Investment Thesis
- Strong competitive position with the company being one of world’s top five lithium producers, Australia’s fifth largest iron ore producer, largest landholder of onshore gas acreage in the Perth and Carnarvon Basins and world’s largest crushing contractor.
- Strong and solid fundamentals with robust lithium and iron ore demand and prices to persist.
- High quality assets operated by a solid management team with appropriate expertise.
- Strong track record since 2006 ASX listing with the company growing total assets 50x to $7.8bn (+30% p.a. growth), delivering 21% p.a. ROIC, generating $7.5bn in underlying EBITDA (+25% p.a. growth) and not undertaking any dilutive capital raise.
- Strong shareholder returns with the company delivering 31% p.a. total shareholder returns since 2006 including +20% p.a. dividend growth.
- Solid balance sheet.
- Improved efficiency amid successful restructuring of the company into four operating pillars, Mining Services, Iron Ore, Lithium and Energy, with each operating as a separate business under separate management.
Key Risks
- Commodity price volatility.
- Deterioration in global iron ore supply & demand equation.
- Unfavorable movements in AUD/USD.
- Adverse weather impacting operations and earnings.
- Lack of exploration success.
- Metal processing issues due to issues with the metallurgical processing equipment.
- Production delay or unscheduled site shutdown.
Key Highlights: Relative to the pcp and on a constant currency basis:
- Revenue declined -8% y/y to $3.42bn, with Iron Ore down – 35% y/y as record iron ore exports of 19.2Mt were more than offset by lower realised prices amid sharpest fall in iron ore price in history, Mining Services up +22% y/y driven by record production volumes of 274Mt (up +10% y/y) and strong business momentum with five new contracts awarded and three contracts renewed, and Lithium up +509% y/y driven by higher prices.
- Underlying EBITDA declined -46% y/y to $1bn, with earnings negatively impacted in 1H22 by the steep decline in iron ore prices and widening discounts before stabilising in 2H22, however, with record lithium prices, first earnings from conversion of Mt Marion spodumene concentrate into lithium hydroxide and record growth in the Mining Services division, 2H22 performance remained strong.

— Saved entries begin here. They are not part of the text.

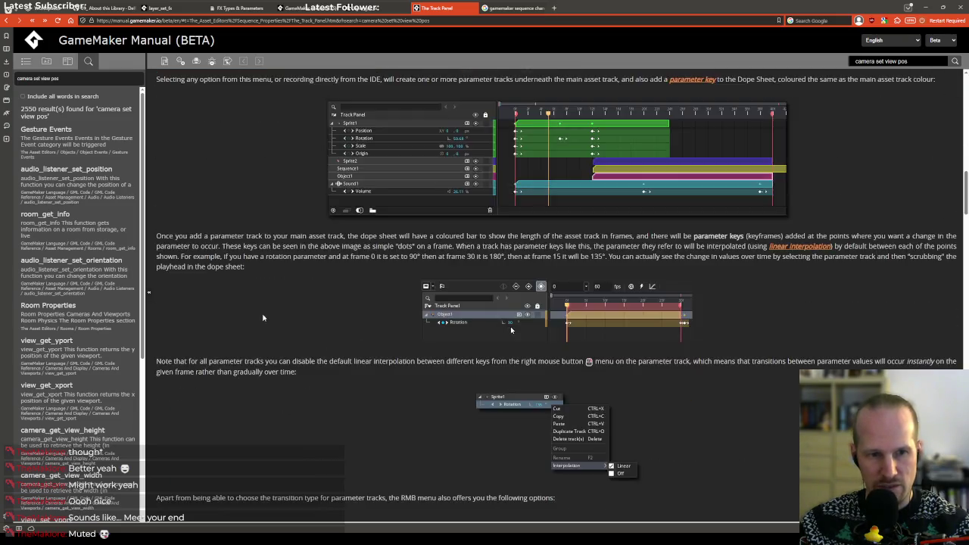
pyautogui.scroll(-15, 205, 177)
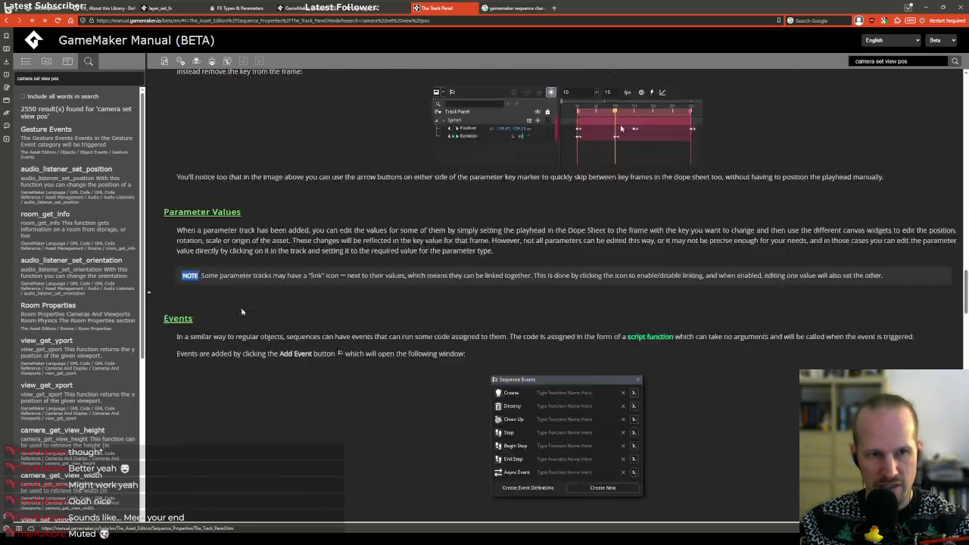
pyautogui.scroll(-15, 234, 319)
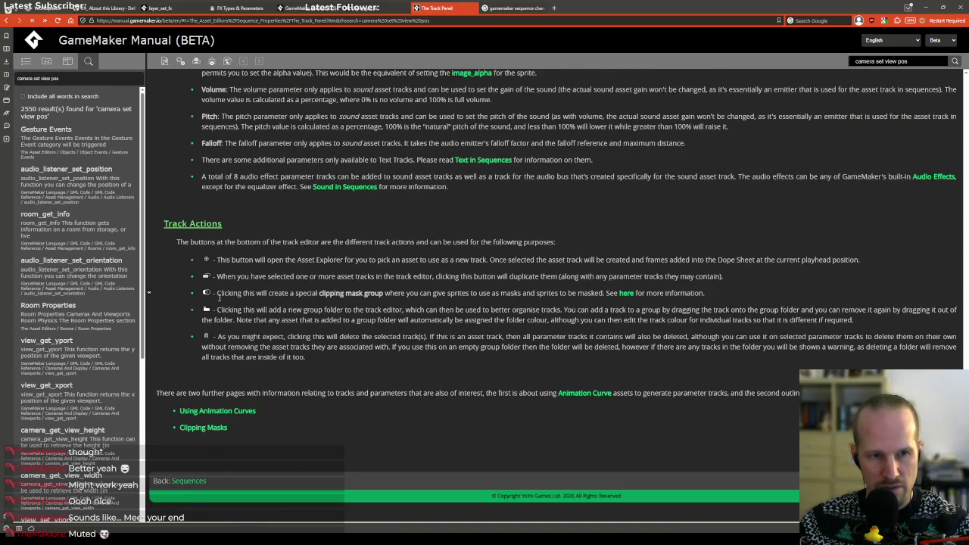
pyautogui.scroll(20, 199, 229)
pyautogui.scroll(15, 215, 325)
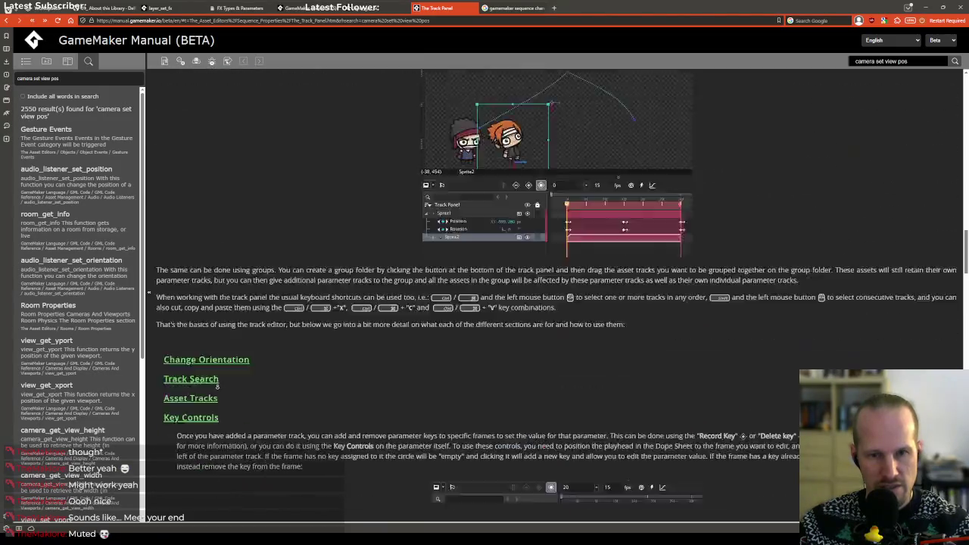
pyautogui.scroll(-10, 333, 301)
pyautogui.scroll(-15, 325, 322)
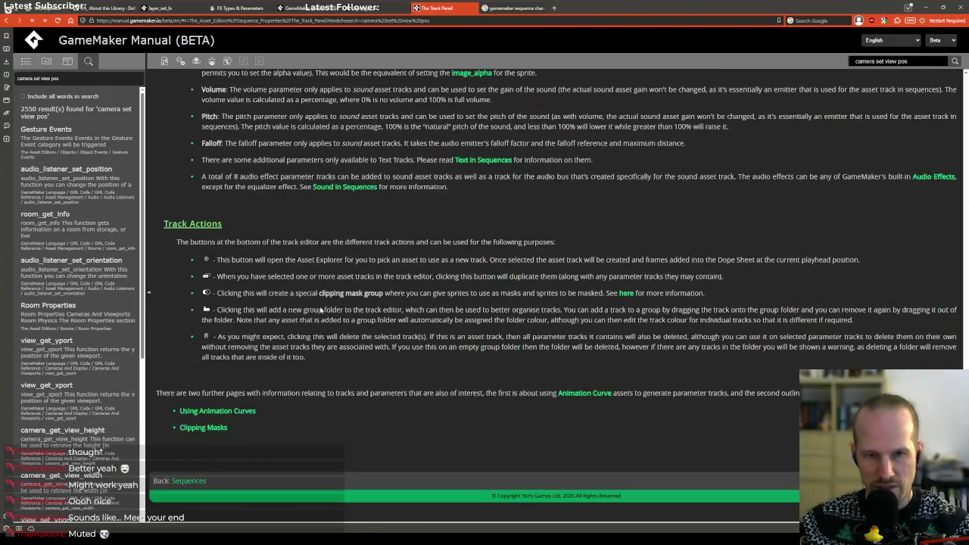
pyautogui.click(345, 187)
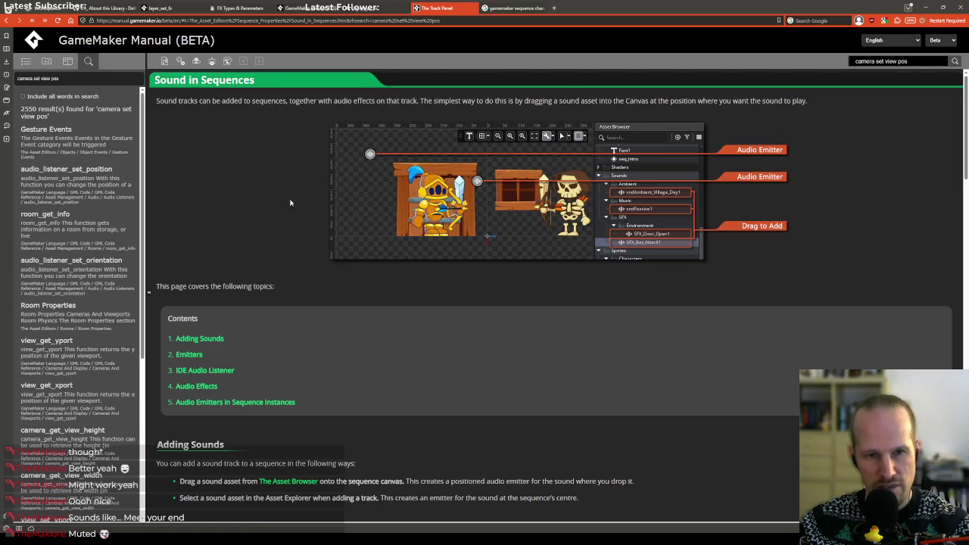
# Jump to the Audio Effects section and read through the Inspector and reordering effects content.
pyautogui.click(198, 387)
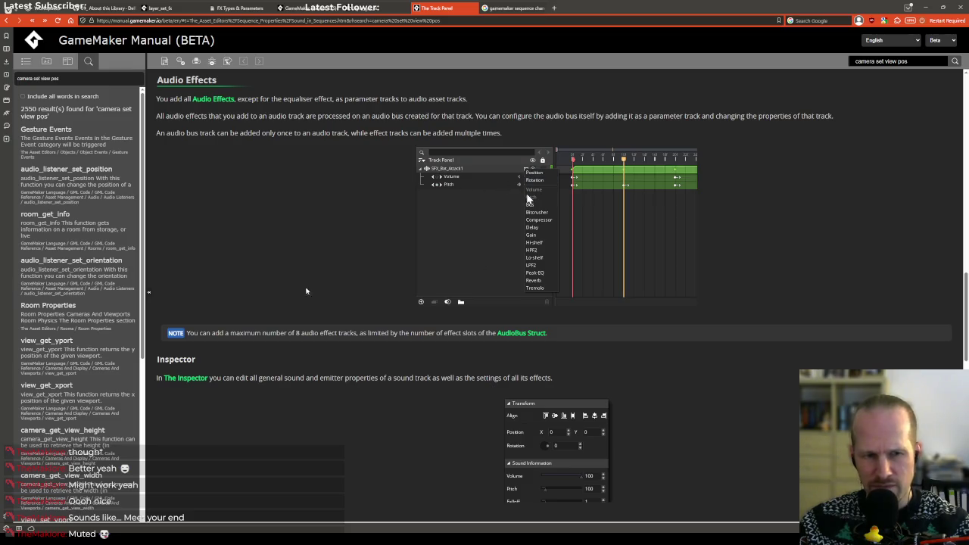
pyautogui.scroll(-1, 203, 354)
pyautogui.scroll(-5, 203, 348)
pyautogui.scroll(-2, 203, 342)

Controllable underlying EBITDA was up +9% y/y (refer to Figure 2)
- Operating cash flow declined -79% y/y to $344m, impacted by an increase in working capital relating to the restart of Wodgina, the increase in lithium pricing causing receivables to increase, and first earnings from conversion of the company’s spodumene concentrate into lithium hydroxide.
- Capex increased +7% y/y to $800m with 54% being growth capex, 40% sustaining capex and 6% exploration.
Company Description
Mineral Resources Ltd (MIN), based out of Perth is focused on contractor crushing, mining services, iron ore and lithium operations. The company is the world’s largest crushing contractor with crushing contracts with some of the world’s largest mining companies in iron ore, gold and lithium operations, as well as its own operating assets.